After the obvious escape from her uncle, the two most useful things about Sabine’s hasty marriage to Jon Stoker were the wedding ring and the words I’m a married woman.
“My husband is a sea captain, in fact, but he is out of the country at the moment.”
The third most useful thing about her hasty marriage to Jon Stoker was that he was always, always, out of the country. In fact, the last time she’d seen him had been more than a year ago, and even then, their exchange had been limited to a few pleasantries in the street. They did trade letters on occasion. Their correspondence had not been planned, but Stoker had business with an impoverished aristocrat tr
ying to claim a familial relation. It was an old duke trying to finagle a piece of Stoker’s growing fortune. At Stoker’s request, Sabine sent clippings about the old man from London papers and had even done some snooping around town. She described what she learned in letters and posted them to whatever foreign port Stoker was due to drop anchor.
“Married?” the steward repeated resentfully.
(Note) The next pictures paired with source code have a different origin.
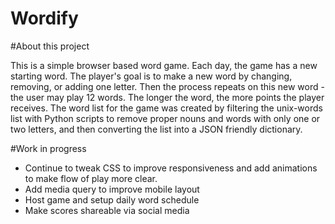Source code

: # Wordify

#About this project

This is a simple browser based word game. Each day, the game has a new starting word. The player's goal is to make a new word by changing, removing, or adding one letter. Then the process repeats on this new word - the user may play 12 words. The longer the word, the more points the player receives. The word list for the game was created by filtering the unix-words list with Python scripts to remove proper nouns and words with only one or two letters, and then converting the list into a JSON friendly dictionary.

#Work in progress

- Continue to tweak CSS to improve responsiveness and add animations to make flow of play more clear.
- Add media query to improve mobile layout
- Host game and setup daily word schedule
- Make scores shareable via social media
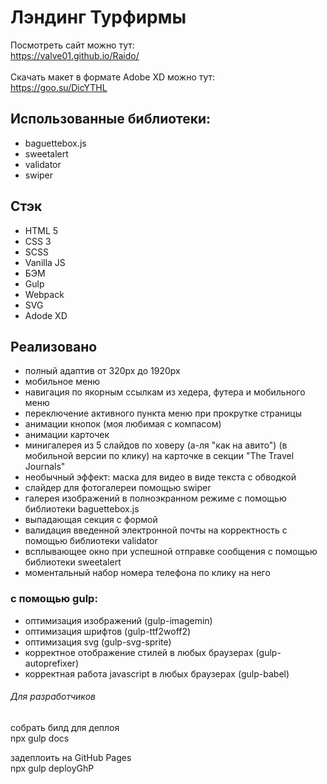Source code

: # Лэндинг Турфирмы

Посмотреть сайт можно тут:<br>
<https://valve01.github.io/Raido/><br>
<br>
Скачать макет в формате Adobe XD можно тут:<br>
<https://goo.su/DicYTHL><br>

## Использованные библиотеки:

- baguettebox.js
- sweetalert
- validator
- swiper

## Стэк

- HTML 5
- CSS 3
- SCSS
- Vanilla JS
- БЭМ
- Gulp
- Webpack
- SVG
- Adode XD

## Реализовано

- полный адаптив от 320px до 1920px
- мобильное меню
- навигация по якорным ссылкам из хедера, футера и мобильного меню
- переключение активного пункта меню при прокрутке страницы
- анимации кнопок (моя любимая с компасом)
- анимации карточек
- минигалерея из 5 слайдов по ховеру (а-ля "как на авито") (в мобильной версии по клику) на карточке в секции "The Travel Journals"
- необычный эффект: маска для видео в виде текста с обводкой
- слайдер для фотогалереи помощью swiper
- галерея изображений в полноэкранном режиме с помощью библиотеки baguettebox.js
- выпадающая секция с формой
- валидация введенной электронной почты на корректность с помощью библиотеки validator
- всплывающее окно при успешной отправке сообщения с помощью библиотеки sweetalert
- моментальный набор номера телефона по клику на него

### с помощью gulp:

- оптимизация изображений (gulp-imagemin)
- оптимизация шрифтов (gulp-ttf2woff2)
- оптимизация svg (gulp-svg-sprite)
- корректное отображение стилей в любых браузерах (gulp-autoprefixer)
- корректная работа javascript в любых браузерах (gulp-babel)

###### Для разработчиков

собрать билд для деплоя<br>
npx gulp docs

задеплоить на GitHub Pages<br>
npx gulp deployGhP
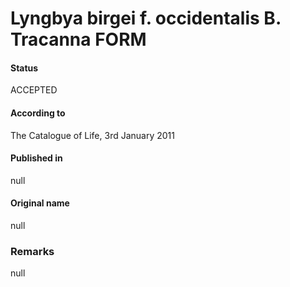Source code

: # Lyngbya birgei f. occidentalis B. Tracanna FORM

#### Status
ACCEPTED

#### According to
The Catalogue of Life, 3rd January 2011

#### Published in
null

#### Original name
null

### Remarks
null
“Quite, but I’m seeking several members of a ship’s crew. They’re meant to be patients on the Dreadnought. They . . . they’d all succumbed to scurvy when they were admitted, I believe.”
“Which crew? You’ll have a list of their names, I hope?”
Sabine was a miserable liar, but she could hardly reveal that she had no such list. She knew only the name of the last ship on which they sailed.
“Actually, the crew is attached to this dog . . .” she said gainfully, gesturing to Bridget. “She was their unofficial mascot on a particularly harrowing voyage. She has been left in my care while they recover. Scurvy, as I’ve said. It would bolster them to see her.”
The steward squinted at the dog, who, with narrowed eyes and bared teeth, looked like no mascot. In truth, the dog looked a little scurvy-ridden herself.
“Mascot, you say?” he said.
“Indeed. Beloved and sorely missed, I should think.”
“How did you come to mind her?”
“My brother was among the crew.”
And now the lie grew. Sabine spoke more quickly, trying to prevent the story from taking a life of its own. “He died at sea, sadly. But the crew members who survived left the dog in my care. I promised to bring her to visit.” She swallowed and added, “As my brother would have wanted.”
Sabine snapped her fingers, and Bridget reluctantly lowered herself into a dejected squat, sitting in a crooked approximation of docility. Sabine smiled a sad, wistful smile and batted her eyelashes.
To further distract, she added, “But what is the nature of your work as steward? Do you care for all the patients?” She fidgeted with the button on her glove, flashing the pale skin of her wrist.